Hudson encountered the innate deep rooted conservatism of the area. This entirely coincides with an account from a farmer Tom Mullins born in 1863 whose autobiography is included in a collection of autobiographies of working people called "Useful Toil" published by Penguin in the 70s. Mullins whose autobiography was collected when he was an old man recounts walking to Leek market as 10 year old from his parent’s farm at Rushton Spencer with a basket containing two hundred eggs on one arm and another basket with twelve pounds of butter on the other. In the 1870s Mullins records that the reaction of the locals when the first steam powered farm machines arrived in the area was one of laughter! The farming methods described are not far removed from the medieval with Mullins quoting a farmer who was far opposed to anything modern that he even refused to use horses.
 
Hudson details the life of the amateur biologist at the beginning of the 20th century who must be fit and must have money enough to exist without work. He was in that category having inherited wealth from family interests in Argentina. On Axe Edge he found what he was seeking the companionship of birds and nature. He is captivated by the song of the curlew as it is breeding season and birds trill to each other as they fly over the bracken. He describes with great pleasure hearing the plaintive song of the ring ouzel while walking near Flash while decrying the absence of larger birds

"Not a buzzard, not a harrier, not a raven which when soaring would seem an appropriate object and part of the scenery in these high wild places".

I wondered in the intervening 90 years since Hudson wrote his observations on Moorland birds how the species he describes are coping in the early years of the 21st century. I am indebted to Rhodri Thomas, Ecology Manager of the peak District national park Authority for a very full response to my questions about bird populations on Axe Edge.

The Curlew, which is included on Staffs Moorlands District Councils coat of arms, did well between the 20s and 50s but has declined steeply in the local area since the 80s. In 1985 there were 421 pairs which fell to 173 pairs in 1996 changes in land management may lay behind this decline.

The Ring Ouzel the sound of which so enchanted Hudson has suffered a sharp decline in the Southern Pennines.

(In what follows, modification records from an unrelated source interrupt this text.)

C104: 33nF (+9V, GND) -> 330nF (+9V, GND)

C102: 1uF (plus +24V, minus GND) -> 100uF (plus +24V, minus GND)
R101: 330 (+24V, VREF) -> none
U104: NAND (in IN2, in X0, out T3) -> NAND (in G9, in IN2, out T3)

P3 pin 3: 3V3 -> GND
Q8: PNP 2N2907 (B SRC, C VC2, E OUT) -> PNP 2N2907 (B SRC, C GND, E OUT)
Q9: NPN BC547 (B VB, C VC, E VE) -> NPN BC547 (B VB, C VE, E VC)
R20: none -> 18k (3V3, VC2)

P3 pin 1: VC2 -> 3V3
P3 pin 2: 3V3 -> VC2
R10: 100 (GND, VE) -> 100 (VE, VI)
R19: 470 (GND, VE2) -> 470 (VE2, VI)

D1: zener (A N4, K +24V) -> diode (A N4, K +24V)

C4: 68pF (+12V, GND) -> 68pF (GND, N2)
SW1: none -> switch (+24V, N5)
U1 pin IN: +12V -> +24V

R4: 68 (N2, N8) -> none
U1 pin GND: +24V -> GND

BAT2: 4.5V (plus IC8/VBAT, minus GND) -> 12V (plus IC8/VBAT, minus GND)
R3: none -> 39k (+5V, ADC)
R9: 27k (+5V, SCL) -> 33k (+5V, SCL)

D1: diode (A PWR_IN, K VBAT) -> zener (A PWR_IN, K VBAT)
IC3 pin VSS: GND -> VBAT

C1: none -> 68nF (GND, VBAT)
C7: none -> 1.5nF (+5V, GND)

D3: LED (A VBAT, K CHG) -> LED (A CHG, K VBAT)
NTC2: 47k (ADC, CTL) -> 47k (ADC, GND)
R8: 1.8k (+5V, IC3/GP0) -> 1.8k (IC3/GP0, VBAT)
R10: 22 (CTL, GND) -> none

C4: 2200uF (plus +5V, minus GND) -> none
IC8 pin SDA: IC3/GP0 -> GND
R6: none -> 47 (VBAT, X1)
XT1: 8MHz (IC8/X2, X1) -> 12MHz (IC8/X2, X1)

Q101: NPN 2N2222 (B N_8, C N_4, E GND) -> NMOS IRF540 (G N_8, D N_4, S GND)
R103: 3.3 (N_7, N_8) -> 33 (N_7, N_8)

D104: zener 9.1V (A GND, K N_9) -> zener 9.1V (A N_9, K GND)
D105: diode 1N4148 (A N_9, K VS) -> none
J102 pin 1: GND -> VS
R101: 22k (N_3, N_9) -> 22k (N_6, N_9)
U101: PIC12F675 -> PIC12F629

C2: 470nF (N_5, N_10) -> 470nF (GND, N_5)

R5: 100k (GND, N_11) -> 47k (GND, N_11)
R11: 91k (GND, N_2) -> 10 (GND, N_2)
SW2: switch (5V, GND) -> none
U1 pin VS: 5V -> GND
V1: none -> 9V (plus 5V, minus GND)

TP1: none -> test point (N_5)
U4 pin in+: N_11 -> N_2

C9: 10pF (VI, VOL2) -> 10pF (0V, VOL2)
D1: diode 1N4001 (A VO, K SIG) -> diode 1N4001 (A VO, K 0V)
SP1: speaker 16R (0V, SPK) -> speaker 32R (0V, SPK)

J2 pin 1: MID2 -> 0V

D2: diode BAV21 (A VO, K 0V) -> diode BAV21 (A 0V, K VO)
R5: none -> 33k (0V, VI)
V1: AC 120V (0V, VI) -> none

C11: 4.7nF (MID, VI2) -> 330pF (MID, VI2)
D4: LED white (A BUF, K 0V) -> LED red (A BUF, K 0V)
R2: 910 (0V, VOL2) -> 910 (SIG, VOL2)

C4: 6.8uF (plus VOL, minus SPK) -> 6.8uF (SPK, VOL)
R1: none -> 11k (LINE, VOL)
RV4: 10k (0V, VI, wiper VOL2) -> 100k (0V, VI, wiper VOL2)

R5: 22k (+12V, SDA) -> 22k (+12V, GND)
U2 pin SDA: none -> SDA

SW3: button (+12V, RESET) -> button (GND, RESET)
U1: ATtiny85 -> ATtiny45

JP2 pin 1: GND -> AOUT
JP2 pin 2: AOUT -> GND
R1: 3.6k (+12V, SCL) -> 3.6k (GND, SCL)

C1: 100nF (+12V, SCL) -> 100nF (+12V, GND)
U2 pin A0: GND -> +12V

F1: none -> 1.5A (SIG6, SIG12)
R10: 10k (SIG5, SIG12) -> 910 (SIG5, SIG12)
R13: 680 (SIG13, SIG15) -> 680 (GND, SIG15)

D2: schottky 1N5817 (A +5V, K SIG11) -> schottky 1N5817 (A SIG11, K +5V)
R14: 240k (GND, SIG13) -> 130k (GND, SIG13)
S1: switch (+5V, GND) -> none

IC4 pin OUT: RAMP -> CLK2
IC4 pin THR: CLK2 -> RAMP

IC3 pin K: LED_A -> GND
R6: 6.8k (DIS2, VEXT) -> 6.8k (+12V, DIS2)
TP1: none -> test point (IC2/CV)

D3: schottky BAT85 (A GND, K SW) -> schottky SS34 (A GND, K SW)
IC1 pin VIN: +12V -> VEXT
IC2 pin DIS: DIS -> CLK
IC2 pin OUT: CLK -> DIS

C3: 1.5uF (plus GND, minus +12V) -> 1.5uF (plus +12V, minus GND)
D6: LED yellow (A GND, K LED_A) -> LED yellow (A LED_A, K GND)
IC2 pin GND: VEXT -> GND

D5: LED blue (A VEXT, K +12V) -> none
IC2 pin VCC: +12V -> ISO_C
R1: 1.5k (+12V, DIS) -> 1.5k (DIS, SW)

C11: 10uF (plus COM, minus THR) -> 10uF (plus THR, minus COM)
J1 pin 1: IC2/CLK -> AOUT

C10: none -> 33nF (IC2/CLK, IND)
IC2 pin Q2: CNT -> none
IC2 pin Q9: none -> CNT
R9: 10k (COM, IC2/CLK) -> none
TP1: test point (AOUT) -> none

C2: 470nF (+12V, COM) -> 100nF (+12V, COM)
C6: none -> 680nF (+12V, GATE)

The RSPB have suggested that there is evidence that climate change might be implicated. It is not completely gloomy news the Buzzard population was all but extinct in the early years of the 20th century probably as a result of persecution. I have noticed myself the rapid rise in population around the area. Again with the Harrier the news looks favourable. There were two successful nests last year producing 10 chicks. The Goyt Valley saw the first nesting of Hen Harriers in over 130 years in 1997. The species had been common once in the area but had become very rare by 1863. The signs are that the bird is about to make a return in numbers to the area. The Raven a bird which had been common in the 18th century had virtually died out by 1905 but they have recolonised during the 1990s and are maintaining a consistent and significant increase.

1913 was the last full year of peace. There is evidence that Hudson was accompanied for part of his time on the North Staffordshire Moors by the poet and nature writer Edward Thomas who was recovering from a nervous breakdown. Thomas was to be killed in the First World War four years later. I wonder how many of the listless young men Hudson and Thomas met on their travels in the district or were friends of Tom Mullins escaped their isolation when the opportunity presented itself after August 1914 never to return to their remote farmsteads?

What is clear about the writings of Hudson, Thomas and Jefferies are expressions of wonderment at the natural world. These are feelings that many people today share: a sentiment testified by the growing interest in wildlife. This is a world under threat with 60% of the ecosystem services that support life on earth being degraded or rendered untenable. We need to drastically heighten our sense of the first principle of ecology- that everything is connected to everything else.